# Extrait de page:
AlloCiné : Gerontophilia est un terme plutôt scientifique, peut-être un peu effrayant cela pourrait dissuader une partie du public d’aller voir le film. Pourquoi avoir précisément choisi ce titre ?
Bruce LaBruce : Il y a eu pas mal de discussions autour du titre. Un ami à Toronto m’a même dit : « Nabokov n’a pas appelé Lolita, « Pédophilie », donc pourquoi tu appelles ton film Gerontophilia ? ». En fait, je voulais vraiment accentuer l’aspect fétichiste. A l’écriture du script, lorsque je l’ai fait lire, j’ai senti que les gens souhaitaient que la gérontophilie soit traitée au second plan, qu’elle soit presque accidentelle. Que Lake, le personnage principal, tombe amoureux de Melvyn malgré son âge et pas à cause de son âge. C’est précisément l’opposé de ce que je souhaitais faire. Je voulais que mon personnage soit clairement attiré par les personnes âgées. Beaucoup de mes films parlent de personnes qui ont des fétichismes étranges ou qui ne s’inscrivent pas dans les pratiques sexuelles « conventionnelles ». Le titre Gerontophilia ne vous autorise pas à tricher sur le sujet du film.

# Les données:
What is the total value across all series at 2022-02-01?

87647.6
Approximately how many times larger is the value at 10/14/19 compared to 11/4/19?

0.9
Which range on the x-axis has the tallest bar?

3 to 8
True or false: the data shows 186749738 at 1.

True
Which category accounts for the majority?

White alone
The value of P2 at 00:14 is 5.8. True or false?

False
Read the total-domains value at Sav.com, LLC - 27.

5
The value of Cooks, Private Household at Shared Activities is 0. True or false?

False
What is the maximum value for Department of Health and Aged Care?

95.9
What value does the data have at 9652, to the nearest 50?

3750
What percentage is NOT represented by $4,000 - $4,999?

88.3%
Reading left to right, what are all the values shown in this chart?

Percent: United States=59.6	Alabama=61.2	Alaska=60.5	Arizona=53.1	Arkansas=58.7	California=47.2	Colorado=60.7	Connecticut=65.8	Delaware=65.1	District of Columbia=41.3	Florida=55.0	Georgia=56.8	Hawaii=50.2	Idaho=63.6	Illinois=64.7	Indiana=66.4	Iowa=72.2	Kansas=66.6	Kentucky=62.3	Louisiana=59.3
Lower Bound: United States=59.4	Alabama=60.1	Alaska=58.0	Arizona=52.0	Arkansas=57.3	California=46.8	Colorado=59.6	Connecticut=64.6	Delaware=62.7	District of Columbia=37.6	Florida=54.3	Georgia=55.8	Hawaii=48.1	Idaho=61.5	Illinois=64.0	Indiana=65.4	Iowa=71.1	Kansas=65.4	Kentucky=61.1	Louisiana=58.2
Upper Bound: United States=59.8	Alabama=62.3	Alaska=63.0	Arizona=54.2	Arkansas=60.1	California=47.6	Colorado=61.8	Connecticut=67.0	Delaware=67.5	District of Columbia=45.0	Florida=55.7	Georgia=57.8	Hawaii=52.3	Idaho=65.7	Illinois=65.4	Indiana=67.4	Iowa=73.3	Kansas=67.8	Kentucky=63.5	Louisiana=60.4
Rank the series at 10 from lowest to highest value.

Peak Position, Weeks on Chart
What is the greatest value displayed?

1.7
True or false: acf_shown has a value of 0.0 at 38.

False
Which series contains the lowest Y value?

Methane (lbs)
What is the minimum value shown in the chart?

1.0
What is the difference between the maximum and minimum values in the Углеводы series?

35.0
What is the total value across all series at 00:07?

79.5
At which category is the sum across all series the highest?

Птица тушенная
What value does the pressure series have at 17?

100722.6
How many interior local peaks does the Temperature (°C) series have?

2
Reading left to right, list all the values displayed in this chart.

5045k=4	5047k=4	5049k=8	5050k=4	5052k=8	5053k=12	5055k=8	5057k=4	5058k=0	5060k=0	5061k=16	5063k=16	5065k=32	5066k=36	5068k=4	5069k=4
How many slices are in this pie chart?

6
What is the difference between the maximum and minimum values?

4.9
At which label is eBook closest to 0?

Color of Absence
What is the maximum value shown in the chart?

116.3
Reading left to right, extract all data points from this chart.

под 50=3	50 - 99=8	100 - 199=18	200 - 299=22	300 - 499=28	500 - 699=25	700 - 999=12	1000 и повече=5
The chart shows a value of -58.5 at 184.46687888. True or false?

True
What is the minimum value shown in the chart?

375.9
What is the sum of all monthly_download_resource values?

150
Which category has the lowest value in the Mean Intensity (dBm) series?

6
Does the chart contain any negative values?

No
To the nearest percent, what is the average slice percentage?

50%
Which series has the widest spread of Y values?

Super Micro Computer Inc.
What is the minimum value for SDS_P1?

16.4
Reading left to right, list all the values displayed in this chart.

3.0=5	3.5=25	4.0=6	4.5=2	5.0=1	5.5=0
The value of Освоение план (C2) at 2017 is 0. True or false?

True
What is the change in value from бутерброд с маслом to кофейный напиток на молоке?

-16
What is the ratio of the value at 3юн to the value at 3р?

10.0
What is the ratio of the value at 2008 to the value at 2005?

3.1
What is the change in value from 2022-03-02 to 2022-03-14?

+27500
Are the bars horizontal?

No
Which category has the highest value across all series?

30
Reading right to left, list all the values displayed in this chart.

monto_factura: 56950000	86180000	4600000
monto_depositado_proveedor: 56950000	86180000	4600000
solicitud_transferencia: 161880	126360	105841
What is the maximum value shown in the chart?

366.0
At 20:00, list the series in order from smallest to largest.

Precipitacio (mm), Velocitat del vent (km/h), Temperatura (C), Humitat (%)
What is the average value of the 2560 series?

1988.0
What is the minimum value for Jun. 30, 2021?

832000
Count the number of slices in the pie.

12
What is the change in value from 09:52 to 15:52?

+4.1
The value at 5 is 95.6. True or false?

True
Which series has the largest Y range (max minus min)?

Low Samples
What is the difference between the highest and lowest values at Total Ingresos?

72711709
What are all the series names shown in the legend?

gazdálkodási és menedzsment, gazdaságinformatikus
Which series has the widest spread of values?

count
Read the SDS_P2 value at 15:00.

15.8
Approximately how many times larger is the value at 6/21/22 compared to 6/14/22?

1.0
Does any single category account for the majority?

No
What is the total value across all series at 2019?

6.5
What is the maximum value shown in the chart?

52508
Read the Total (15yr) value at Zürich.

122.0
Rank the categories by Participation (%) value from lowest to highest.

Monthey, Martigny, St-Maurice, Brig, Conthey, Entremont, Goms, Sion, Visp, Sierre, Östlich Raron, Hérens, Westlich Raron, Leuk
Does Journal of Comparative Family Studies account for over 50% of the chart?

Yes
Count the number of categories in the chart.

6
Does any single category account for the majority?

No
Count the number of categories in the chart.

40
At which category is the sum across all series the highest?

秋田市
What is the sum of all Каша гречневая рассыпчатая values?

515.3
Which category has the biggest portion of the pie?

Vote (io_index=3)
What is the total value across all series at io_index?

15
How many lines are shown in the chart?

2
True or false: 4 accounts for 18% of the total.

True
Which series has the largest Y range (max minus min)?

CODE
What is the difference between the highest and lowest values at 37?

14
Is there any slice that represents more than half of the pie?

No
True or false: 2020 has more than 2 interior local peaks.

# Tâches à effectuer:
1) Pour chacune des affirmations suivantes, répondez par oui ou par non selon qu’elle concorde ou non avec l’entretien sur Gerontophilia, en citant les mots décisifs de cet entretien. (a) Un ami de Toronto a rapproché le titre du film de celui de Lolita. (b) Bruce LaBruce souhaitait que la gérontophilie demeure au second plan. (c) Selon Bruce LaBruce, nombre de ses films traitent de personnes aux fétichismes étranges.
2) Poursuivez l’entretien sur Gerontophilia à partir de sa dernière phrase.

# Résultats des tâches:
1)
(a) Oui : « Nabokov n’a pas appelé Lolita »
(b) Non : « C’est précisément l’opposé de ce que je souhaitais faire. »
(c) Oui : « Beaucoup de mes films parlent de personnes qui ont des fétichismes étranges »

2)
La gérontophilie est un sujet pas forcément évident, avez-vous senti des réticences de le part de certains acteurs au moment du casting ? Comment Pier Gabriel Lajoie s’est-il finalement imposé dans le rôle de Lake ?
Ce film est très diffèrent des précédents qui étaient fait avec un petit budget et des acteurs non professionnels. Cette fois, je suis passé par une agence de casting. La vraie difficulté résidait dans le fait de trouver deux acteurs qui auraient une réelle complicité à l’écran. Pier-Gabriel s’est immédiatement imposé. Il avait tout ce que je recherchais : l’âge (18 ans au moment du casting), la pureté, l’innocence et l’ouverture d’esprit. Lui et Walter Borden, qui joue le rôle de Melvyn, se sont tout de suite parfaitement entendus à l’écran et en dehors.
Gerontophila est une histoire d’amour pure et romantique. Etait-il convenu dès le début qu’il n’y aurait pas de scènes de sexe ?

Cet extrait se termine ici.